薬理学は、「薬の作用を知る」ためにあるが、その結果を臨床にも創薬にも利用できる。しかし、実際には薬理学は臨床や創薬に本気でかかわってはこなかった。獣医領域でも臨床に役に立つ薬の教科書がほしいという声が高かったが、そんな本はほとんどなかった。そんな状況の被害者は、国家試験のために薬理学を勉強するけれど、薬理学が獣医臨床のためになるとは考えたこともない学生たちであり、社会に出た獣医師である。

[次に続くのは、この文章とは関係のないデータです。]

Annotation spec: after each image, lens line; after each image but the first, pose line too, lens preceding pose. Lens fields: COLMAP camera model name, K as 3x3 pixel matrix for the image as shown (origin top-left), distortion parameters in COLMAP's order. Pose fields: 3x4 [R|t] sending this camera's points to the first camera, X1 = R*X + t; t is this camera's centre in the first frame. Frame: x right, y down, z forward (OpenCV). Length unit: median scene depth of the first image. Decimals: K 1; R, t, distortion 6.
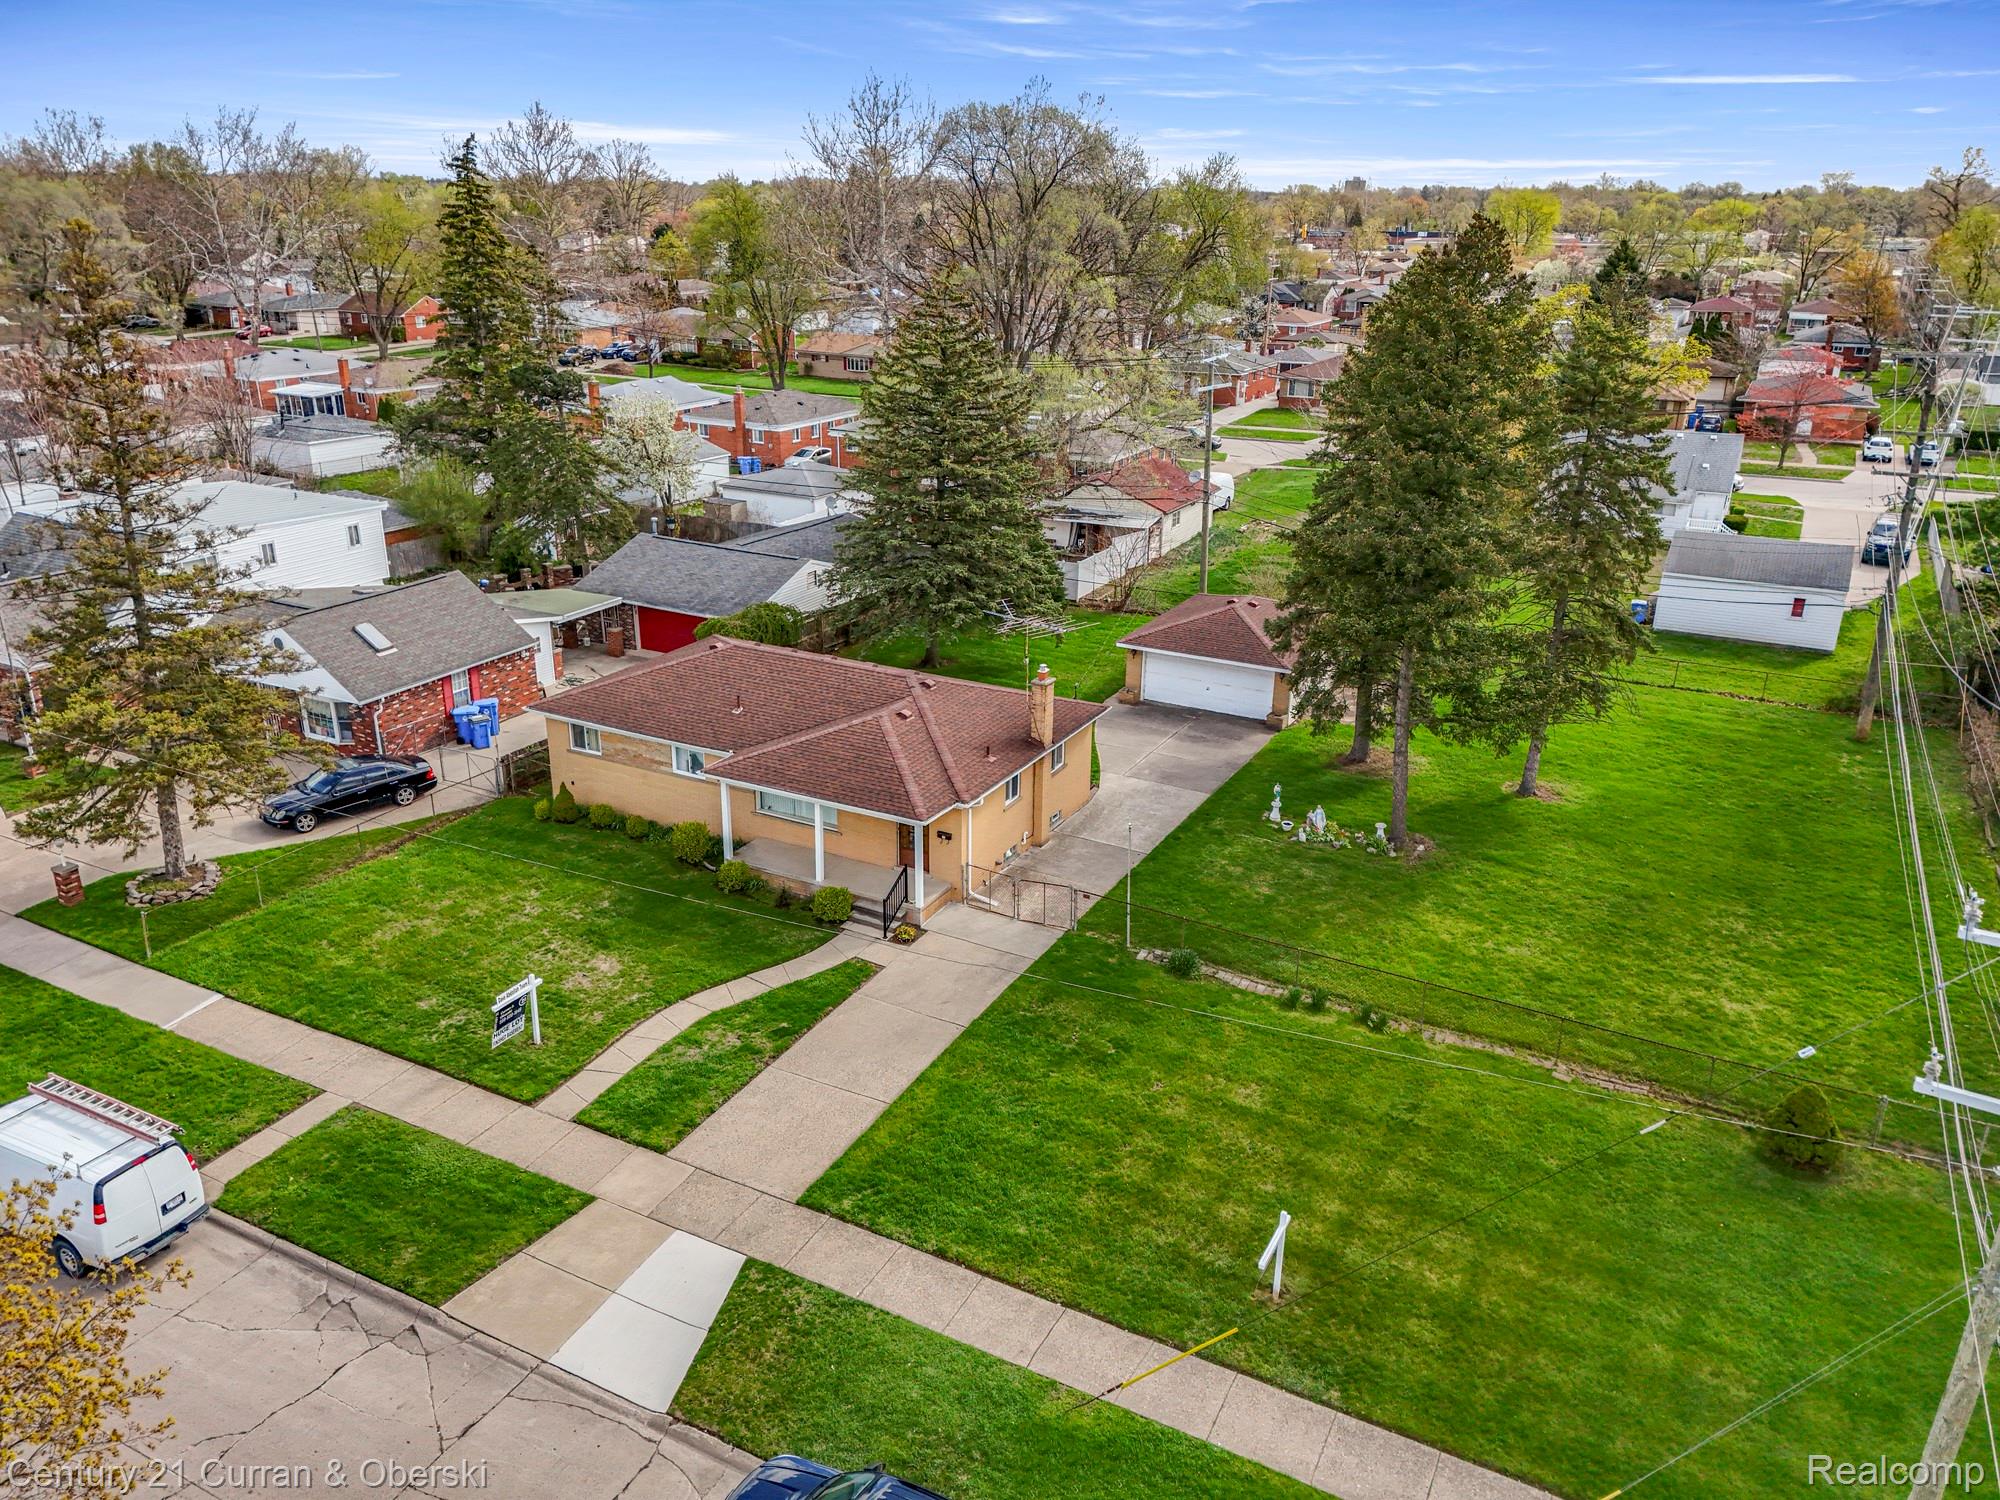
lens RADIAL K [[1473.5, 0, 998.2], [0, 1473.5, 712.7], [0, 0, 1]] dist [0.090076, -0.097101]
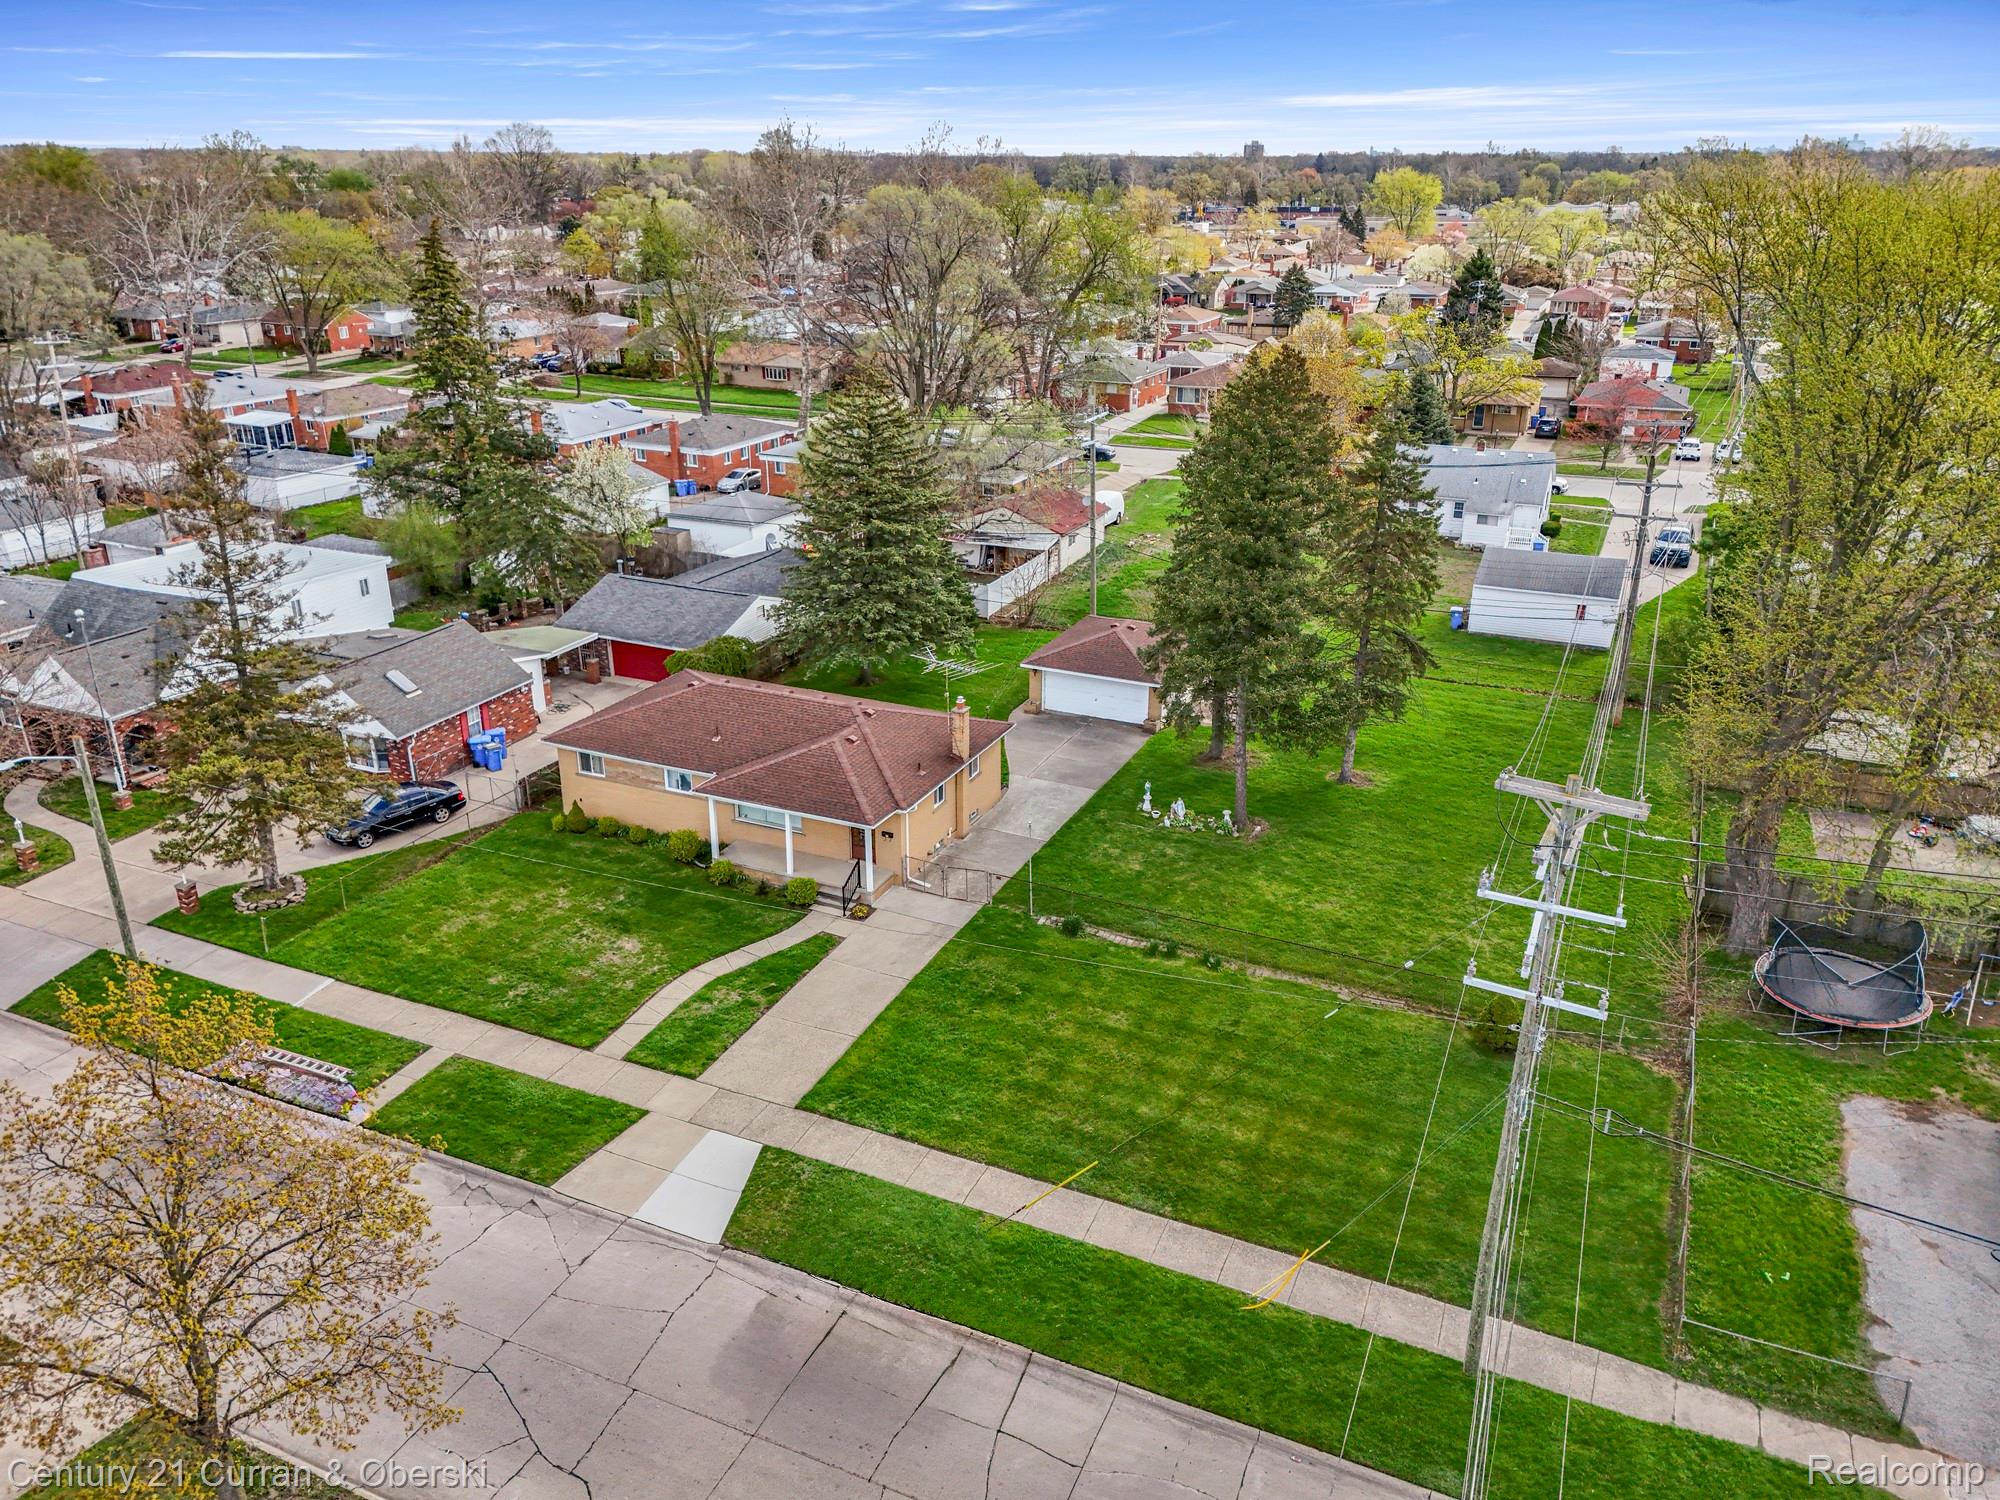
lens RADIAL K [[1473.5, 0, 998.2], [0, 1473.5, 712.7], [0, 0, 1]] dist [0.090076, -0.097101]
pose [[0.998023, -0.030705, 0.054831, -0.006457], [0.029507, 0.999311, 0.022515, -0.044450], [-0.055485, -0.020853, 0.998242, -0.260262]]
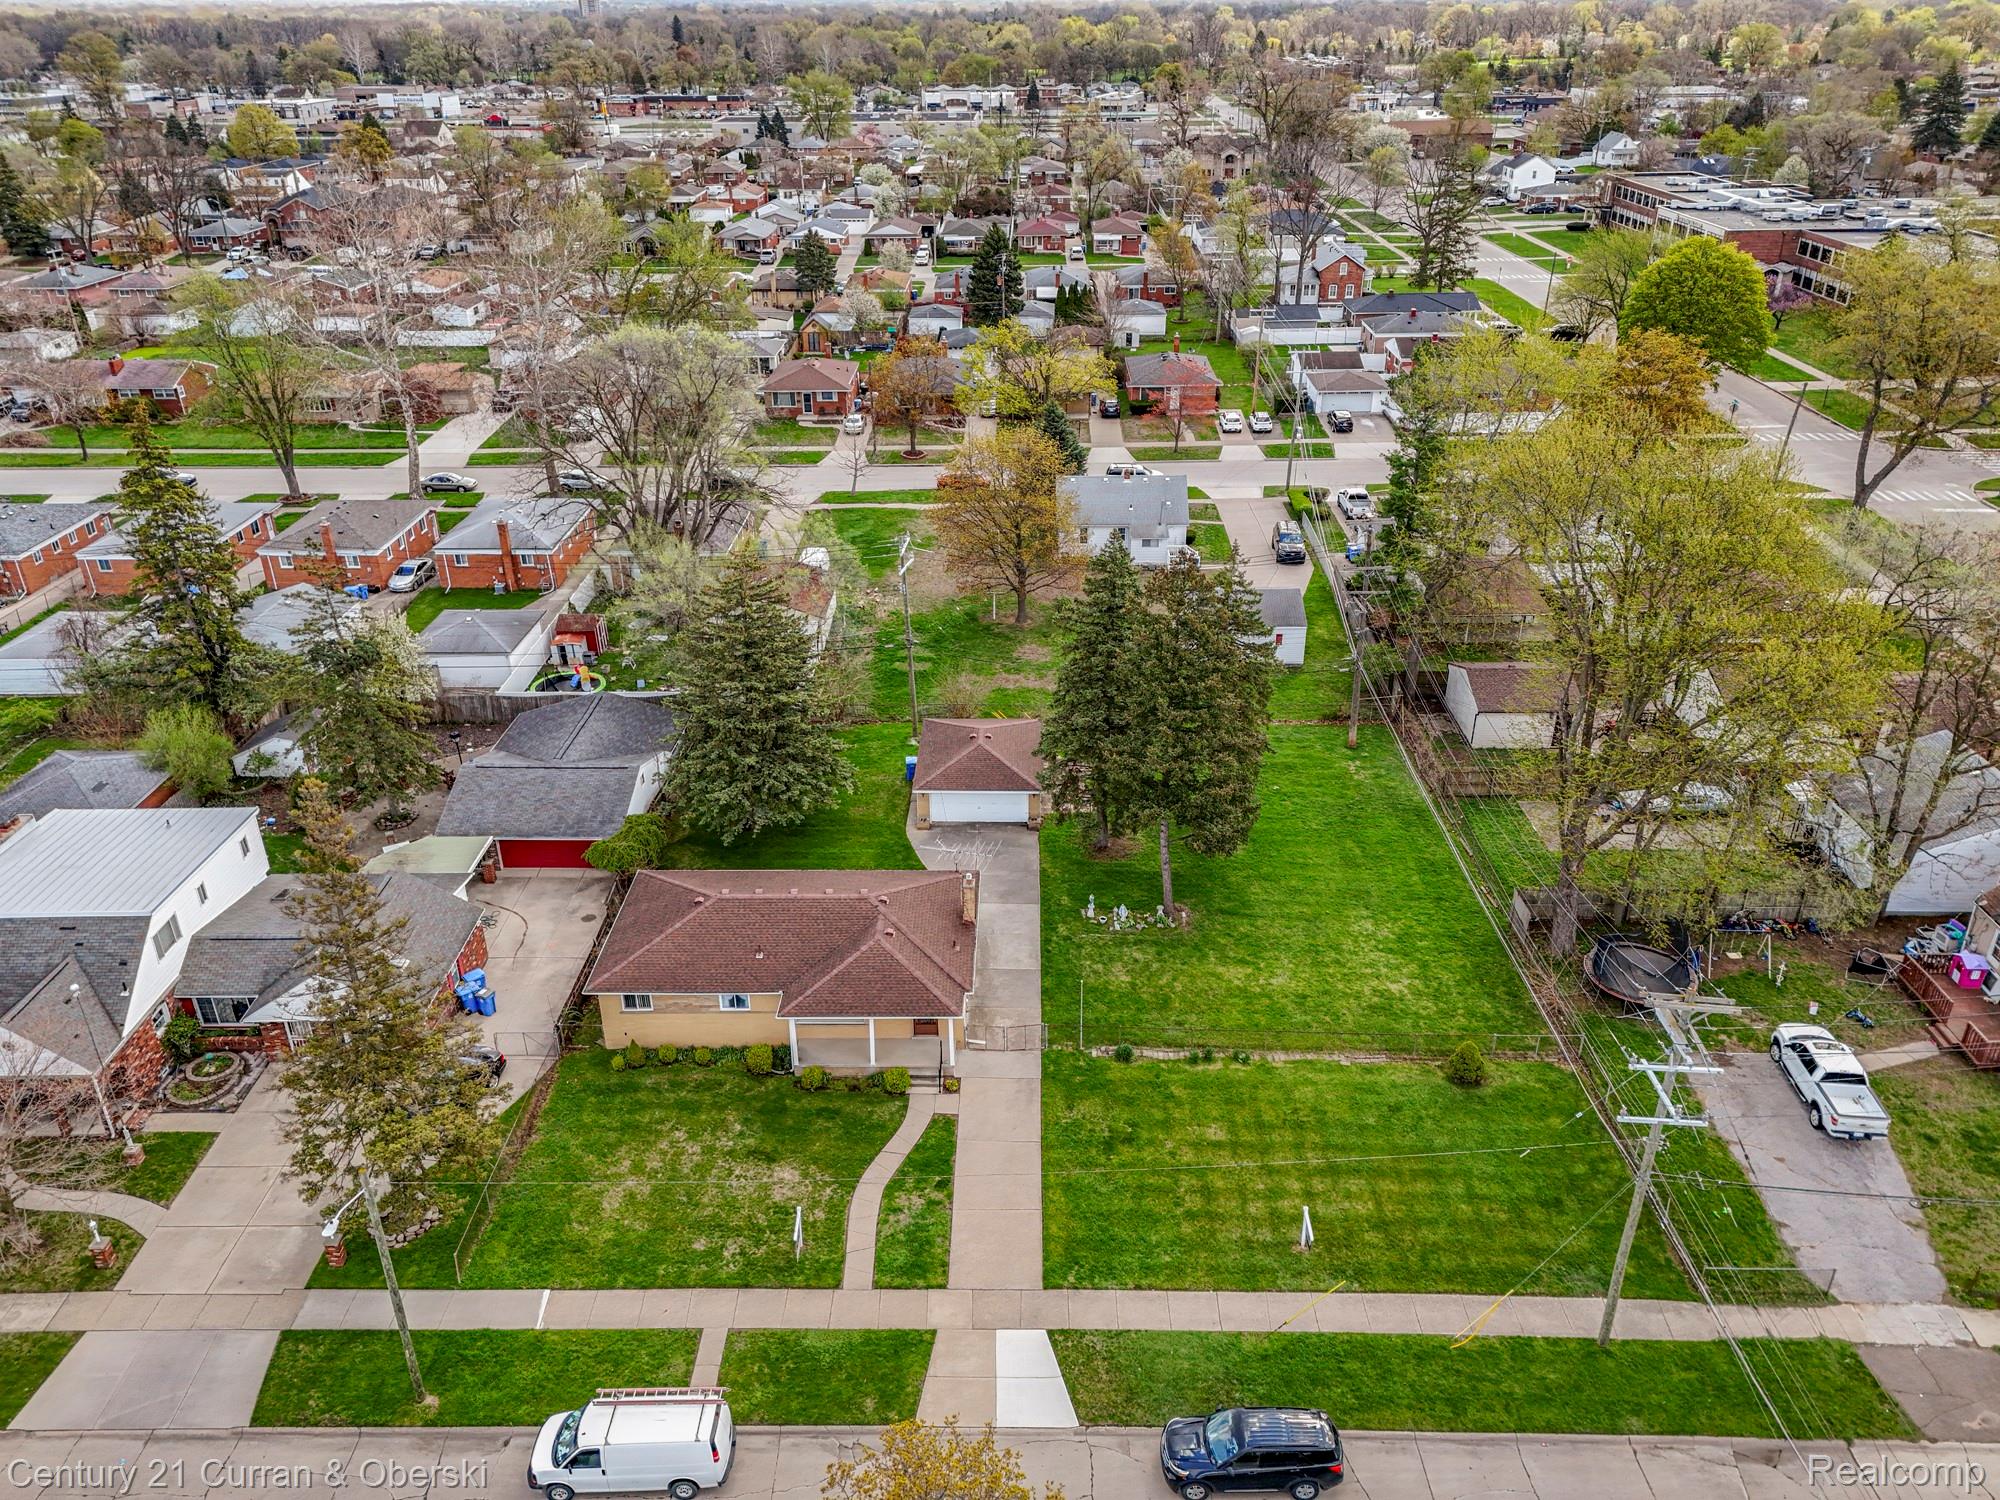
lens RADIAL K [[1473.5, 0, 998.2], [0, 1473.5, 712.7], [0, 0, 1]] dist [0.090076, -0.097101]
pose [[0.890762, -0.214149, 0.400854, -0.483557], [0.168085, 0.974718, 0.147213, -0.388512], [-0.422245, -0.063754, 0.904237, -0.334344]]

この本は、臨床を考えずに薬理学を教えていた尾崎助教授と、薬理学を考えずに薬物治療をしていた西村助教授が、そのような過去を深く反省し、仲が悪い基礎と臨床の壁を越えて、協力をして書き上げた、わが国で最初の「臨床に役に立つ薬理の本」である。臨床で実際に使う薬を中心にして、なぜその薬が効くのかについての薬理学的な解説と、どんな病気にどんな使いかたをするのかについて薬物治療学の解説を融合させて、分かりやすく、しかも役に立つ書き方を試みている。臨床家と臨床を志す学生には必携の一冊である。